Aunque en el congreso del 3 de diciembre de 2011, Solanas no era –como ahora, tras la interna del 5 de febrero- congresal partidario, su caso, o más precisamente el de la Lista 100 que lo tuvo como candidato a gobernador en 2007, estuvo presente en aquella reunión al momento de precisar el alcance de las sanciones.
La suspensión de la afiliación no apuntó al mero acto de competir electoralmente en contra del partido, como lo hicieron en 2007 Solanas y quien fuera su compañero de fórmula, el actual senador ultraoficialista Enrique Cresto.
El castigo del congreso de finales 2011 apuntó a los afiliados que se pararon en la vereda contraria al gobierno de Urribarri, al inicio mismo de su primer mandato, en 2008. Se les reprochó no haber defendido una medida de gobierno ampliamente resistida en Entre Ríos, como la resolución 125, y haberse montado, como afiliados al PJ, en acciones “destituyentes” de un gobierno peronista.

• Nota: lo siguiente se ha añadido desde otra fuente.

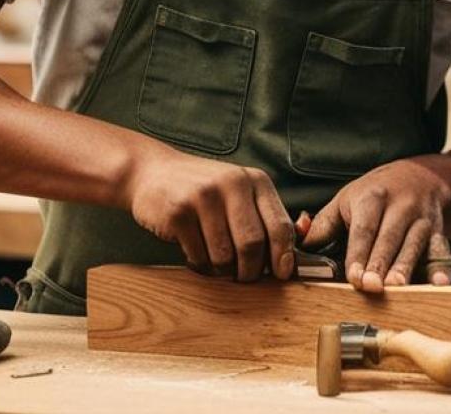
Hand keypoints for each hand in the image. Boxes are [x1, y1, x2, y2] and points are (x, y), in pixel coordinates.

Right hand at [123, 146, 295, 281]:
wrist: (152, 172)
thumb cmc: (204, 190)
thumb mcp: (241, 192)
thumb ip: (267, 216)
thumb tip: (297, 248)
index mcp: (256, 180)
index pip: (280, 226)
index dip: (283, 256)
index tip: (281, 275)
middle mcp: (232, 184)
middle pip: (252, 244)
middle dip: (251, 270)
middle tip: (244, 277)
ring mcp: (204, 197)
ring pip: (224, 255)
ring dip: (222, 270)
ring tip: (217, 263)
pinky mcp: (178, 213)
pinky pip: (198, 256)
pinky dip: (200, 265)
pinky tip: (196, 254)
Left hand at [299, 158, 450, 290]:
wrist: (419, 176)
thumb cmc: (375, 194)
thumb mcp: (347, 200)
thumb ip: (322, 224)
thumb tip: (298, 243)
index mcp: (372, 197)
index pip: (364, 228)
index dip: (359, 252)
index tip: (353, 276)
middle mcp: (400, 205)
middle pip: (390, 237)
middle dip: (381, 263)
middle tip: (372, 287)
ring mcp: (422, 218)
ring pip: (415, 244)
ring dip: (407, 267)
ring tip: (398, 288)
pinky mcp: (438, 230)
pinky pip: (440, 249)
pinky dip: (442, 268)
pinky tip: (440, 284)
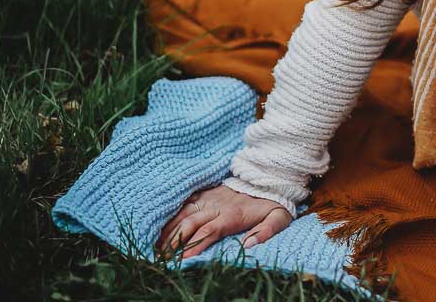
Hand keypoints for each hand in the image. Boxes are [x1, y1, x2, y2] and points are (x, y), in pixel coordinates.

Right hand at [155, 184, 292, 259]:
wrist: (268, 177)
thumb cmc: (272, 203)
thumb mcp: (279, 217)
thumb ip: (267, 231)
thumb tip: (249, 245)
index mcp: (233, 214)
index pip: (210, 230)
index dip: (195, 244)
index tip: (182, 259)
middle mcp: (217, 205)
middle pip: (191, 223)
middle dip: (174, 241)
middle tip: (161, 258)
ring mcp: (209, 198)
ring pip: (184, 213)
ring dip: (169, 230)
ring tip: (155, 247)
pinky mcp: (205, 193)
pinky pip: (184, 203)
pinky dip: (171, 215)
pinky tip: (159, 226)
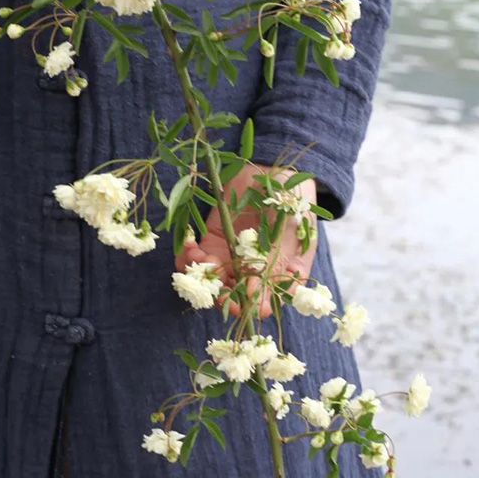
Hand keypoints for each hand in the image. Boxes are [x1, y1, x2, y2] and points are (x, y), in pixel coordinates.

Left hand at [175, 164, 317, 316]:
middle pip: (232, 298)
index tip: (236, 300)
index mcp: (279, 275)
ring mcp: (232, 257)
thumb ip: (270, 263)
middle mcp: (253, 272)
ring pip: (210, 282)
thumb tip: (250, 295)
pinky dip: (187, 258)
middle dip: (217, 294)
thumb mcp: (288, 231)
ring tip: (197, 257)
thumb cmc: (291, 201)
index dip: (248, 308)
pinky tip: (189, 244)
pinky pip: (196, 260)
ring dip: (199, 276)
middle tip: (209, 281)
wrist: (275, 170)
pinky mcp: (213, 242)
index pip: (262, 305)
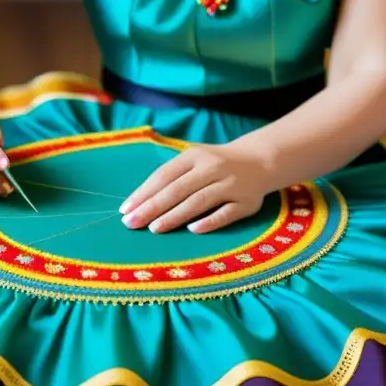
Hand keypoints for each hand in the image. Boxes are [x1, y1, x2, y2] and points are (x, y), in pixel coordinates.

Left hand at [119, 143, 270, 233]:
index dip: (144, 193)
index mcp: (195, 156)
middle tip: (132, 223)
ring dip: (175, 215)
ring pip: (199, 201)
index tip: (125, 210)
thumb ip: (171, 177)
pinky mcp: (247, 202)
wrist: (259, 161)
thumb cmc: (215, 165)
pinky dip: (209, 221)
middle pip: (178, 189)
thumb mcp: (194, 161)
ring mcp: (231, 184)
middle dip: (152, 207)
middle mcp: (213, 167)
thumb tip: (138, 203)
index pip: (164, 175)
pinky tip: (192, 230)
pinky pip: (226, 213)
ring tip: (155, 228)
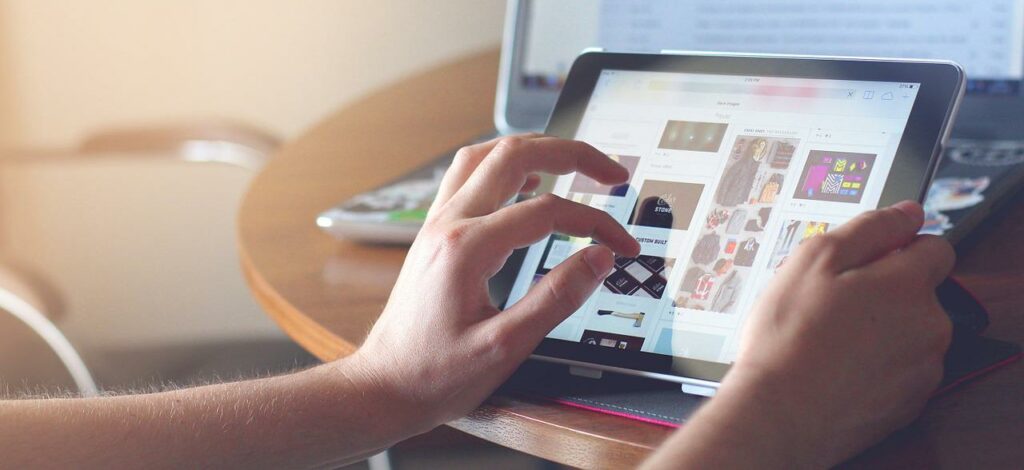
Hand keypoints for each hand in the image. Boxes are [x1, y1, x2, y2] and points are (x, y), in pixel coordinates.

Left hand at [344, 135, 639, 433]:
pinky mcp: (434, 234)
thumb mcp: (504, 348)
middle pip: (514, 155)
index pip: (547, 211)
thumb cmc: (434, 374)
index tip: (621, 245)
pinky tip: (526, 181)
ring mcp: (437, 224)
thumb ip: (556, 299)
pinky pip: (468, 176)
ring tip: (573, 162)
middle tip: (612, 173)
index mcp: (466, 249)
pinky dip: (504, 166)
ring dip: (535, 149)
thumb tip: (597, 259)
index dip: (595, 222)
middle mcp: (448, 224)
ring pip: (486, 155)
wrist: (383, 387)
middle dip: (571, 154)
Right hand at [644, 201, 954, 468]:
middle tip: (832, 302)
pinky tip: (839, 366)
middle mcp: (930, 324)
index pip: (934, 246)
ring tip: (830, 338)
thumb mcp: (813, 260)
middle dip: (884, 290)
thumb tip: (907, 213)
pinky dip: (877, 364)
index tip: (864, 261)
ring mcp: (924, 367)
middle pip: (920, 291)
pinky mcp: (910, 401)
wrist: (780, 413)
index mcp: (909, 284)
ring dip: (881, 328)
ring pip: (910, 332)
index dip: (897, 247)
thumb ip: (869, 229)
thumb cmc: (789, 337)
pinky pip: (901, 369)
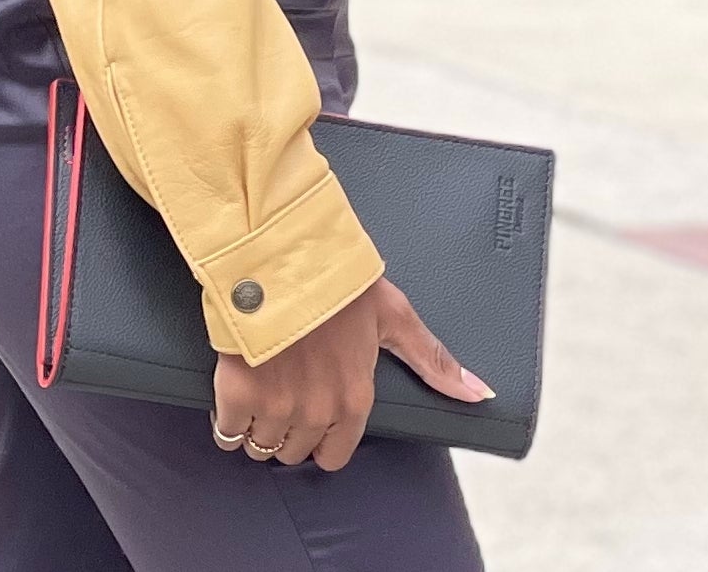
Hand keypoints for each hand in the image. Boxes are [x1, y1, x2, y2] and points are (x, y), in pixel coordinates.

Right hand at [212, 277, 492, 472]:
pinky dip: (227, 419)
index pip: (335, 455)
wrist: (278, 251)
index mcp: (355, 397)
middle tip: (283, 394)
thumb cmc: (336, 278)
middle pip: (295, 452)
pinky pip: (228, 432)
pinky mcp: (237, 392)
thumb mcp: (392, 314)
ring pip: (261, 447)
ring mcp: (276, 405)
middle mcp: (318, 411)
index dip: (322, 439)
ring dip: (257, 428)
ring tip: (258, 392)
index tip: (312, 413)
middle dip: (288, 431)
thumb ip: (431, 358)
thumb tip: (480, 394)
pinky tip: (233, 396)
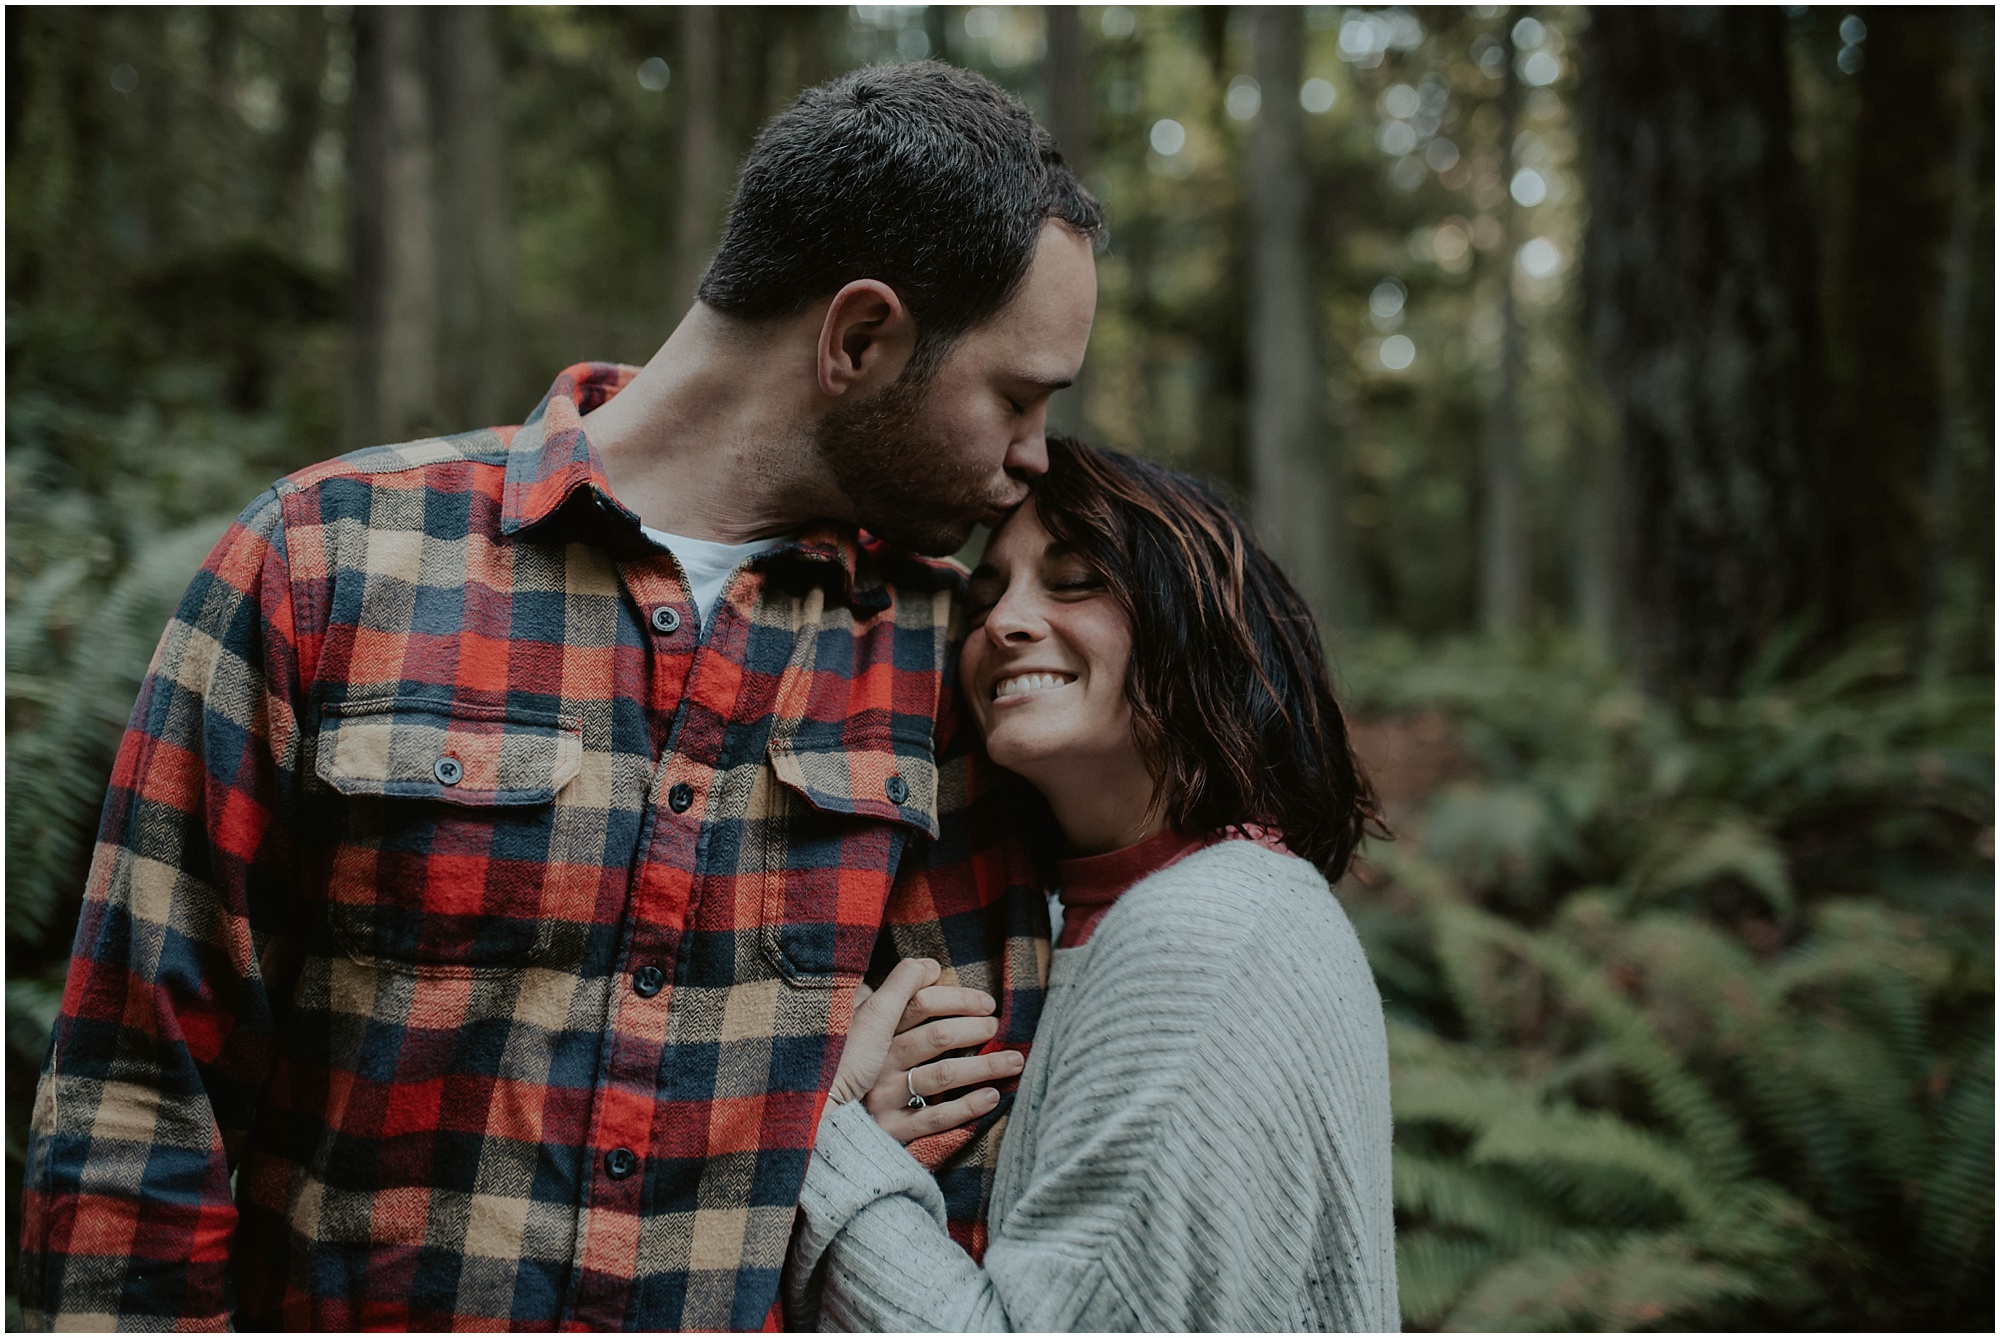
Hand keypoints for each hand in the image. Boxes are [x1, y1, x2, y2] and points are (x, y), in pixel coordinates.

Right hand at [828, 957, 1026, 1143]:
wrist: (823, 1121)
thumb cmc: (850, 1065)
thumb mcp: (865, 1023)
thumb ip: (894, 992)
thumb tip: (931, 966)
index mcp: (874, 1031)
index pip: (921, 1003)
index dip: (959, 999)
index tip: (987, 1004)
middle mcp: (879, 1061)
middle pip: (937, 1036)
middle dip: (976, 1029)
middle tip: (998, 1029)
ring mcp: (883, 1096)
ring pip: (942, 1074)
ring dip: (985, 1066)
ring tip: (1013, 1061)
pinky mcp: (890, 1130)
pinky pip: (934, 1118)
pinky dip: (967, 1106)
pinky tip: (991, 1097)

La pelea Busti – Urribarri
La decisión de aplicar sanciones –muy poco frecuente en el PJ de Entre Ríos- fue, en suma, un capítulo más de la dura pelea que separó a Urribarri de quien fuera su mentor en 2007, el ex gobernador Jorge Busti, que ante la imposibilidad de reformar la Constitución para habilitar su reelección, lo había elegido por considerarlo el dirigente más leal para una “continuidad positiva” del bustismo en el poder provincial.
En su discurso ante aquella expeditiva reunión de diciembre de 2011, realizada en Paraná, Urribarri fue muy claro. Dijo que se trataba de un congreso “histórico”, el “primero sin dirigentes imprescindibles”, de “un peronismo oxigenado, fresco, diverso y muy expresivo”.
No fue la única alusión a Busti. Mencionó que en la crisis de 2008, cuando “se venía el mundo abajo”, los que “empujaban no eran sólo los enemigos históricos, también lo hacían otros que se decían indiscutidos en el peronismo”.